Instructions to follow
In the records, each line holding "column" must be reported.
=== Begin Enclosure ===
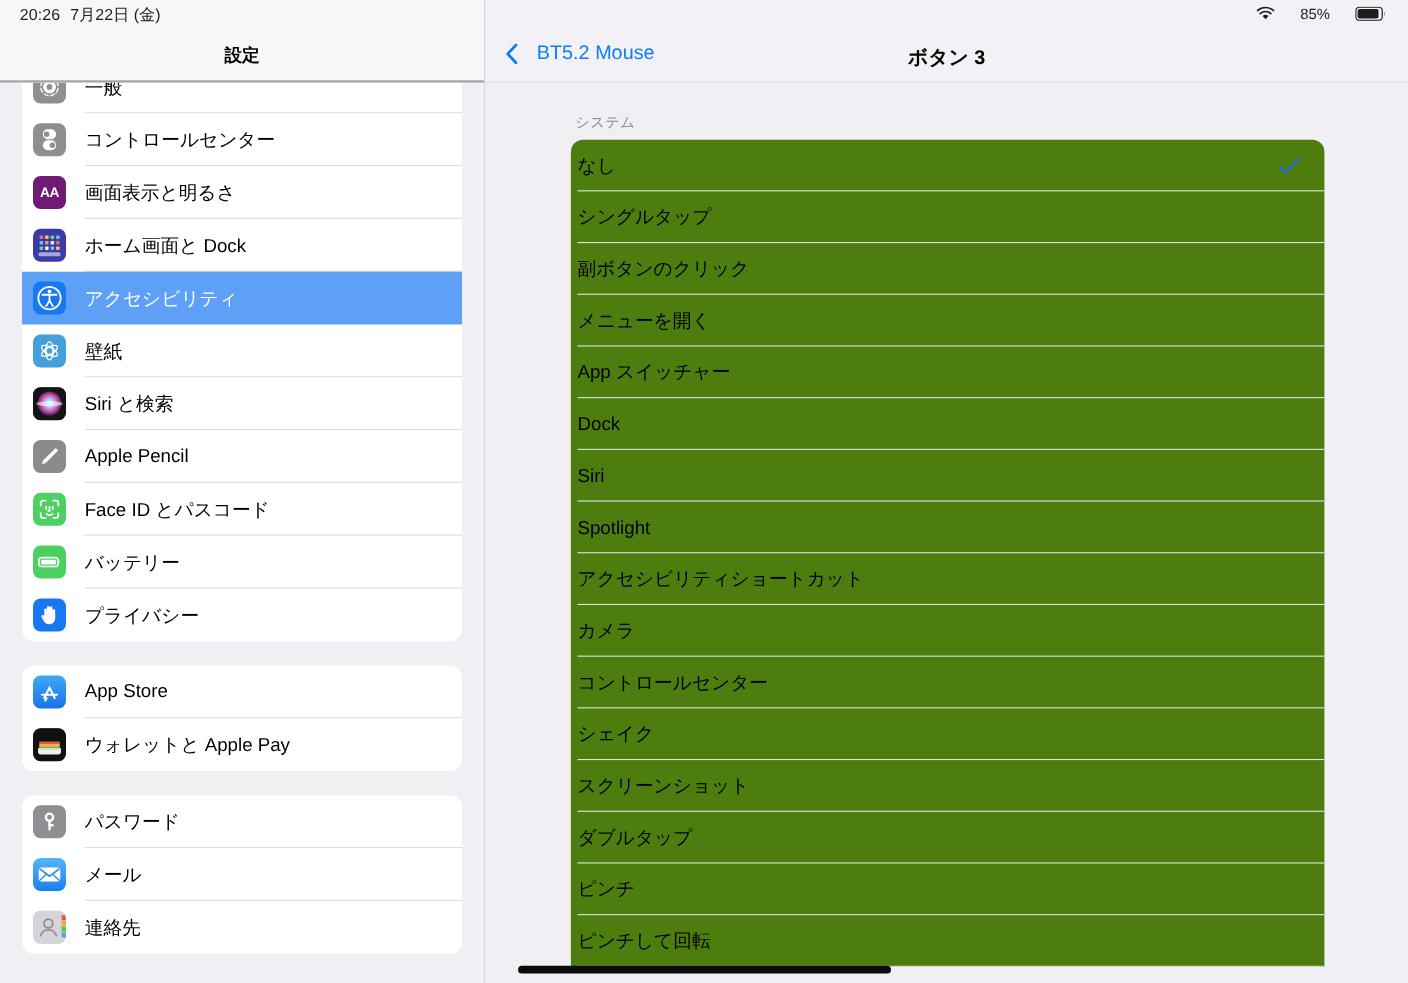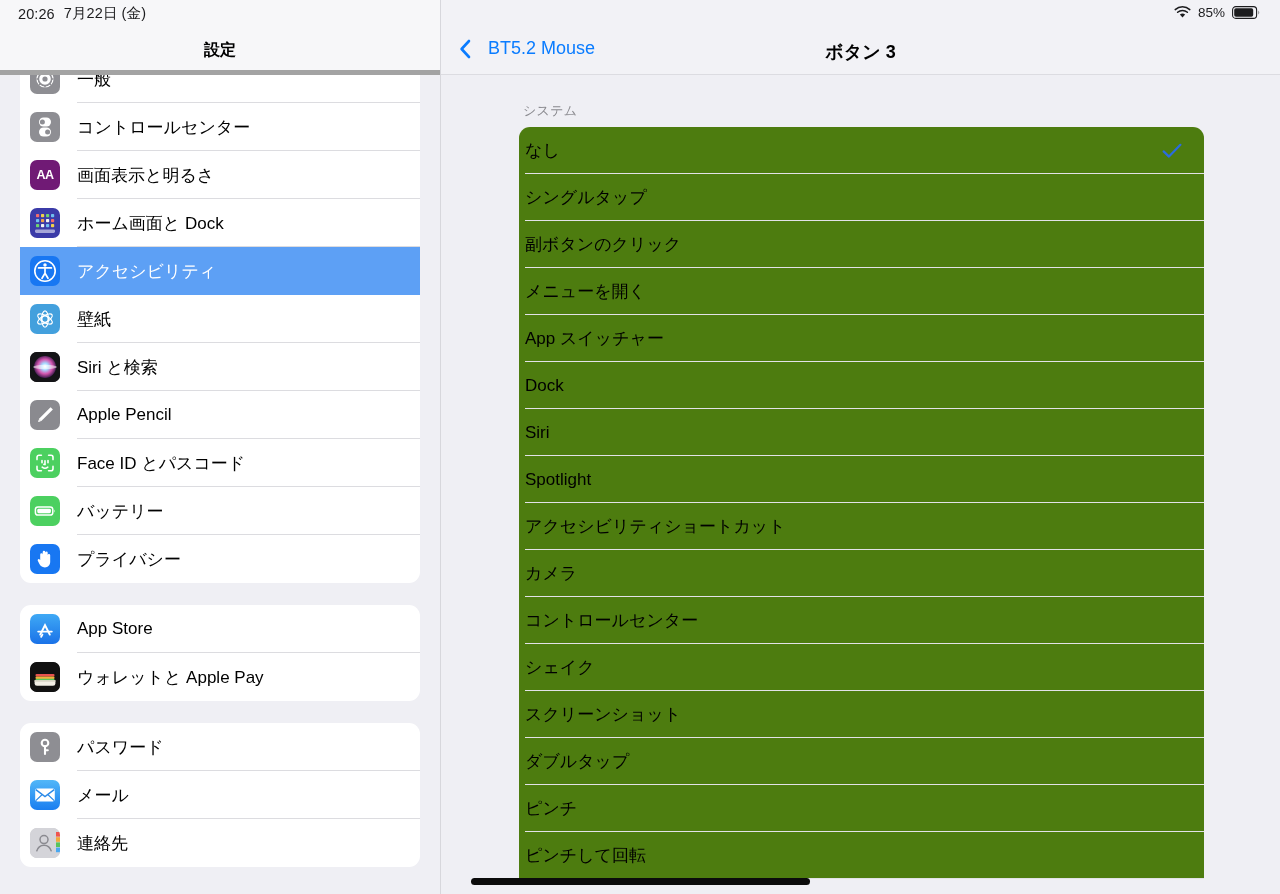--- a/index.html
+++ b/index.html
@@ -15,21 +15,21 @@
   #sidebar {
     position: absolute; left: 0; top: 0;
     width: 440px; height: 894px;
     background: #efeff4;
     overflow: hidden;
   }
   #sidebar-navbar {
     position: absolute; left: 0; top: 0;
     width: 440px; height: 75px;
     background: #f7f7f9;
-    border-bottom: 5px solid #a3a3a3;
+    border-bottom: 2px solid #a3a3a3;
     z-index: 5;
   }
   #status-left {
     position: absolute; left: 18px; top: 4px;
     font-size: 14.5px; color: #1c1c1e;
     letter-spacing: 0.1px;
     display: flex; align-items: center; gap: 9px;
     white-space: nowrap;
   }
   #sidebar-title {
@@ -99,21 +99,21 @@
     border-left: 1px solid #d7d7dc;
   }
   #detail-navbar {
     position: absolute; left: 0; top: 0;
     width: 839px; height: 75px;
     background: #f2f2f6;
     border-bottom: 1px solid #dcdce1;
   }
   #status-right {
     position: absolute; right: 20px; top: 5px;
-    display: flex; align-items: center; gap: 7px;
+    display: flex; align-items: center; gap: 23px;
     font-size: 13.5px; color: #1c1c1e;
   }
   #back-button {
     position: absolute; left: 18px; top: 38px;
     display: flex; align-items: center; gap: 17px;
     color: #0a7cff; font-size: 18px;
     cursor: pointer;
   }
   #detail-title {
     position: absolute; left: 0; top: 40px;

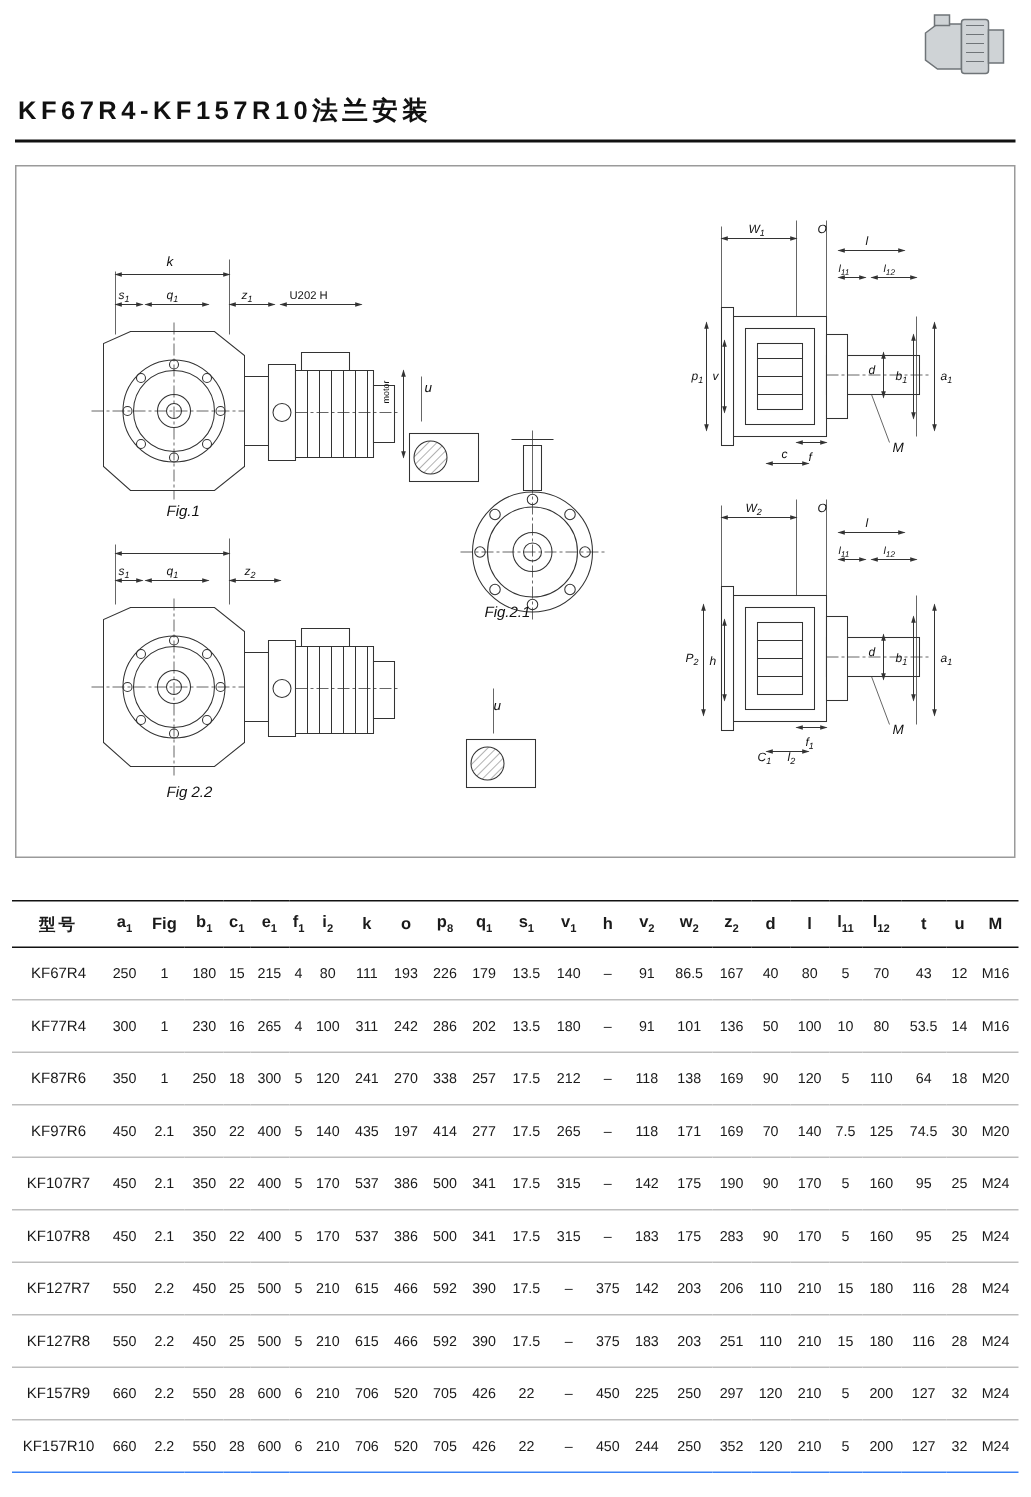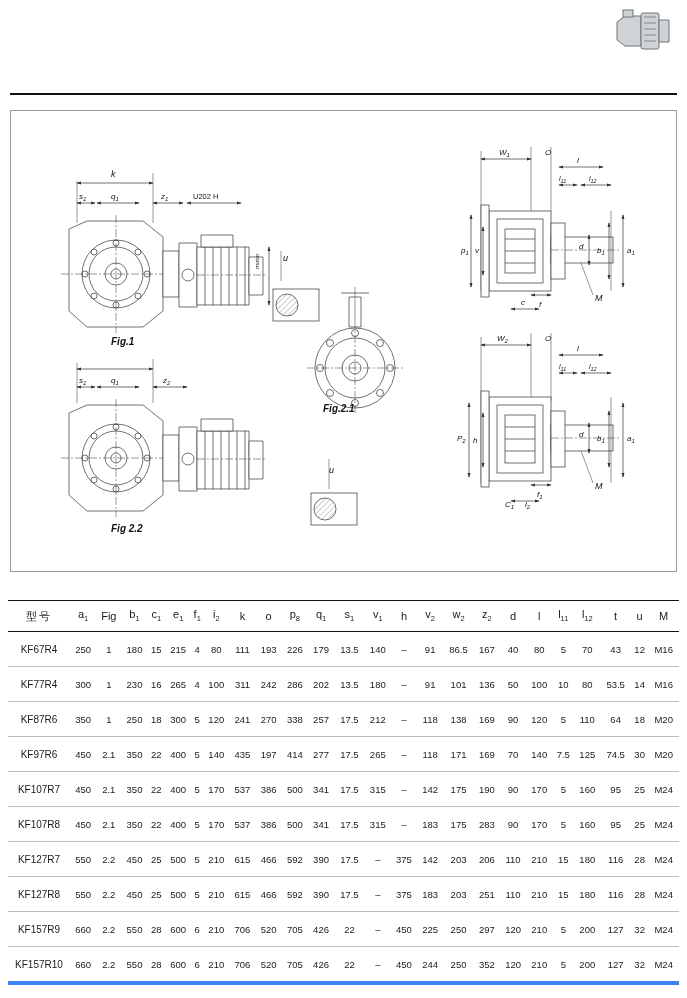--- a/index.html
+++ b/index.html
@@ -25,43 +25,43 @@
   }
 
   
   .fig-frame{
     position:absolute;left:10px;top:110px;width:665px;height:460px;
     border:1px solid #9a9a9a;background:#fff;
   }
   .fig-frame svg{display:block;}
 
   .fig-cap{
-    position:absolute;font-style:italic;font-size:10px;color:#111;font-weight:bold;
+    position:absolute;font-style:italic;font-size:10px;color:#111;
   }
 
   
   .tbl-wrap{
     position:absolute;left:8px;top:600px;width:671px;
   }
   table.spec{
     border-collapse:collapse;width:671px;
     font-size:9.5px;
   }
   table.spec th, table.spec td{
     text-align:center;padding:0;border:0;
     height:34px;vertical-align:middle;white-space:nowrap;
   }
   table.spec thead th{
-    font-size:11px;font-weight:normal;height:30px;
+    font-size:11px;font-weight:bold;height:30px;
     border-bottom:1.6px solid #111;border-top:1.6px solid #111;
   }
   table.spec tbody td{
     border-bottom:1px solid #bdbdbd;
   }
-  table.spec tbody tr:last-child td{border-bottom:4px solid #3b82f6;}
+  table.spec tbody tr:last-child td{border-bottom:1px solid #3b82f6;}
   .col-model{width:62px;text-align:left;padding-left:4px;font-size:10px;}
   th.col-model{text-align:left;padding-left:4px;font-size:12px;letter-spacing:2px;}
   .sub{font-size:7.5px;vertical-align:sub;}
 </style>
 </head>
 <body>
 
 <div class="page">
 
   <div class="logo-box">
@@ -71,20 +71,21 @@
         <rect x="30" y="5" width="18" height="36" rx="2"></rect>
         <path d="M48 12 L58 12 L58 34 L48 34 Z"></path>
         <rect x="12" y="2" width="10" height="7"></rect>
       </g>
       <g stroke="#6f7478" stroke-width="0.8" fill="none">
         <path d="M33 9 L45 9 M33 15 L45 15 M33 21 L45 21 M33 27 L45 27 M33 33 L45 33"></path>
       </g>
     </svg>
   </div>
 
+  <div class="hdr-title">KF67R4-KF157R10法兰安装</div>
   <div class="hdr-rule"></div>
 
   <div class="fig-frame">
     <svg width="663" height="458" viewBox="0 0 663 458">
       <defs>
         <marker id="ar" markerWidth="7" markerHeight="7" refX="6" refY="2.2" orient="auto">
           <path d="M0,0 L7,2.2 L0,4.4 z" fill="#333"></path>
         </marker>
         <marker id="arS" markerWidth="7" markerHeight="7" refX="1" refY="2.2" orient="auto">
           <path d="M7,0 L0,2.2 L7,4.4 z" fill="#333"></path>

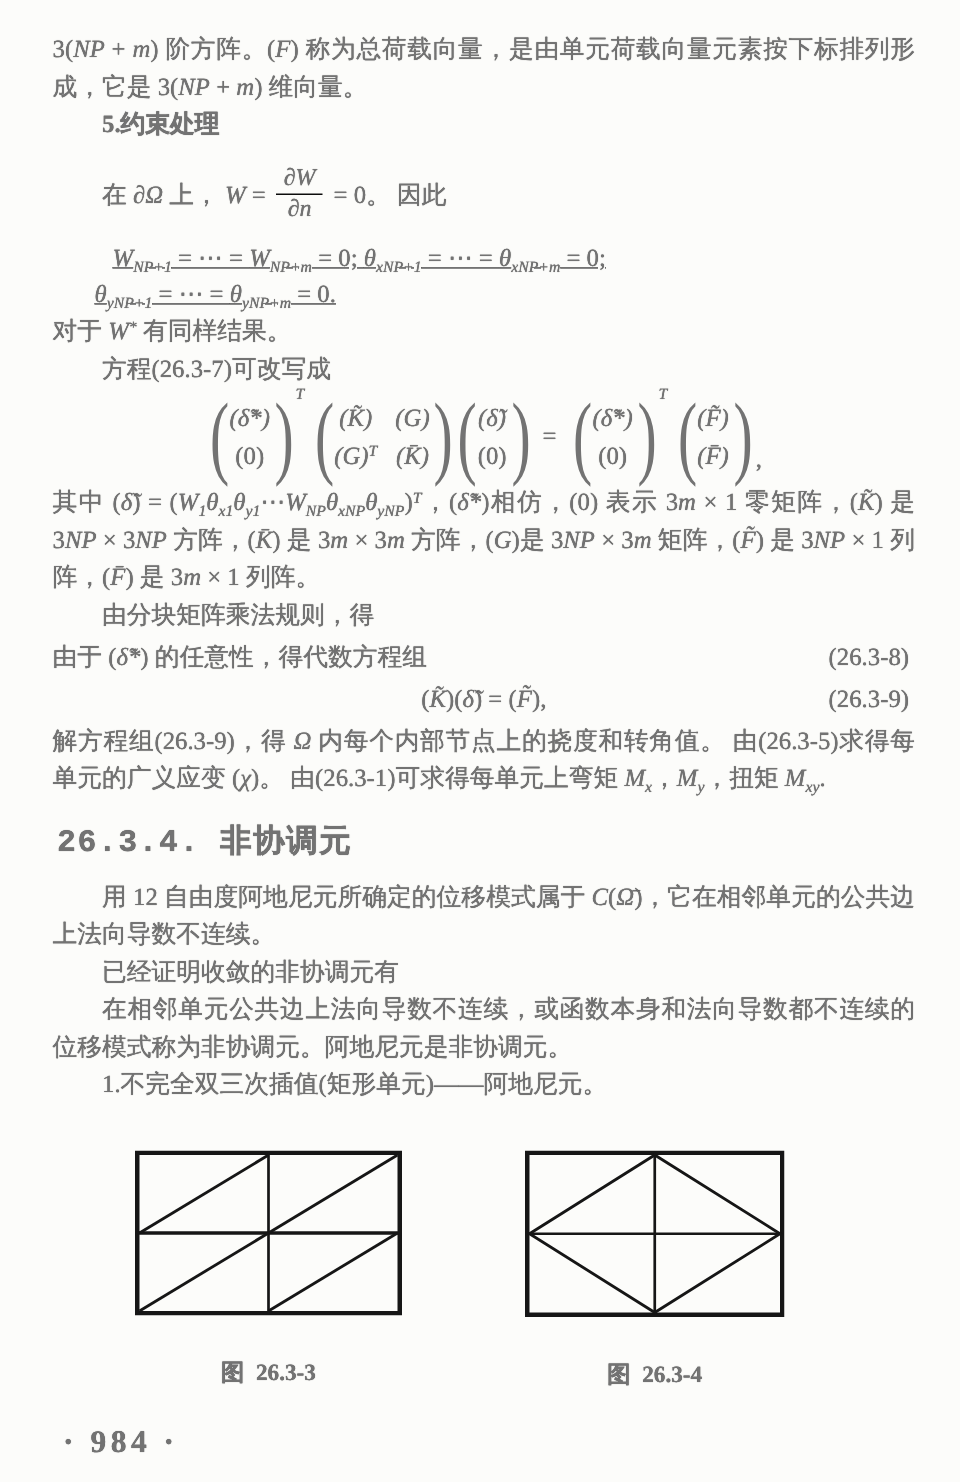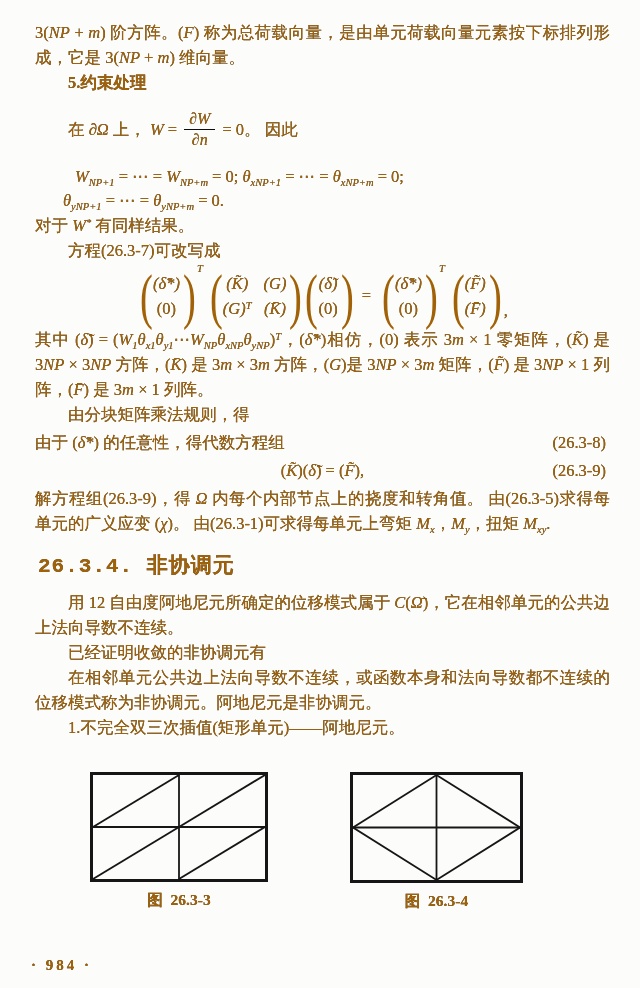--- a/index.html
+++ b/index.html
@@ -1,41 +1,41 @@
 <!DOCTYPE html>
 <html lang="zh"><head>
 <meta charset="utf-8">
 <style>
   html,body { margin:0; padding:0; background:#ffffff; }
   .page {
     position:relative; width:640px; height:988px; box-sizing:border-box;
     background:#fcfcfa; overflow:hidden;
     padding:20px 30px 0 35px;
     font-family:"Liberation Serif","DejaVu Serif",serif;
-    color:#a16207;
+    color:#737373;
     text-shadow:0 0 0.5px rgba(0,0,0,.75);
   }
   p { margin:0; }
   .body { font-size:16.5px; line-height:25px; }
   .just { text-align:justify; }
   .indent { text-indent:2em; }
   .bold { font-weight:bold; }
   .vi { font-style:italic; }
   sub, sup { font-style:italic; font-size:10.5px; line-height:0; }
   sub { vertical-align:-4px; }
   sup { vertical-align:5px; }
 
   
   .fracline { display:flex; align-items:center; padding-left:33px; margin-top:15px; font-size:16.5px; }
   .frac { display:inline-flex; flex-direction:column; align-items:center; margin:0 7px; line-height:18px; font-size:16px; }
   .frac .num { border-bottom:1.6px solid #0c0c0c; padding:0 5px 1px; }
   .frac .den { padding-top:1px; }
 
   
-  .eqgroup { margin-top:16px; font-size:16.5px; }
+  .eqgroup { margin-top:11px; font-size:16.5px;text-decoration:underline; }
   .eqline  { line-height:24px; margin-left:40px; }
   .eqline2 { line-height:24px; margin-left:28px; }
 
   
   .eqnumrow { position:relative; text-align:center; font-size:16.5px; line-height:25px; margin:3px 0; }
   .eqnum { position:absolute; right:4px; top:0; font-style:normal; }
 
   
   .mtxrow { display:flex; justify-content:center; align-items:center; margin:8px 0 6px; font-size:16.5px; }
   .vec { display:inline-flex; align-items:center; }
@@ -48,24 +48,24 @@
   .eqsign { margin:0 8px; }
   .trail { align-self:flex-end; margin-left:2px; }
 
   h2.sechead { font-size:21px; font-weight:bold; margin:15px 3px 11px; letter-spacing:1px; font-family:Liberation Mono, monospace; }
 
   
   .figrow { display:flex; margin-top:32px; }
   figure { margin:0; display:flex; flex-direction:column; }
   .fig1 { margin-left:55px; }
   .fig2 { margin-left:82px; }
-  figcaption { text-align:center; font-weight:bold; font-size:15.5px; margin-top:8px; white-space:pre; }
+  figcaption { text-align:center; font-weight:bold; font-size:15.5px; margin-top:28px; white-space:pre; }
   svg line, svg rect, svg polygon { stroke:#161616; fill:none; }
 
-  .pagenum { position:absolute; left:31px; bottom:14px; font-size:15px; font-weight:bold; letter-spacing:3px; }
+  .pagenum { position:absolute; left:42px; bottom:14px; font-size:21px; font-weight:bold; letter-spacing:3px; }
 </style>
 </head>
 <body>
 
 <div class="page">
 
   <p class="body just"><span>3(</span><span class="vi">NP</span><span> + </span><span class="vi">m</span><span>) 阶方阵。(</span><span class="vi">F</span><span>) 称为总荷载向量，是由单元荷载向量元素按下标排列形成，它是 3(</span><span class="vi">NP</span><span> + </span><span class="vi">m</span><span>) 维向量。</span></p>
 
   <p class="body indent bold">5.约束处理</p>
=== End Enclosure ===
Answer
   .frac { display:inline-flex; flex-direction:column; align-items:center; margin:0 7px; line-height:18px; font-size:16px; }
   figure { margin:0; display:flex; flex-direction:column; }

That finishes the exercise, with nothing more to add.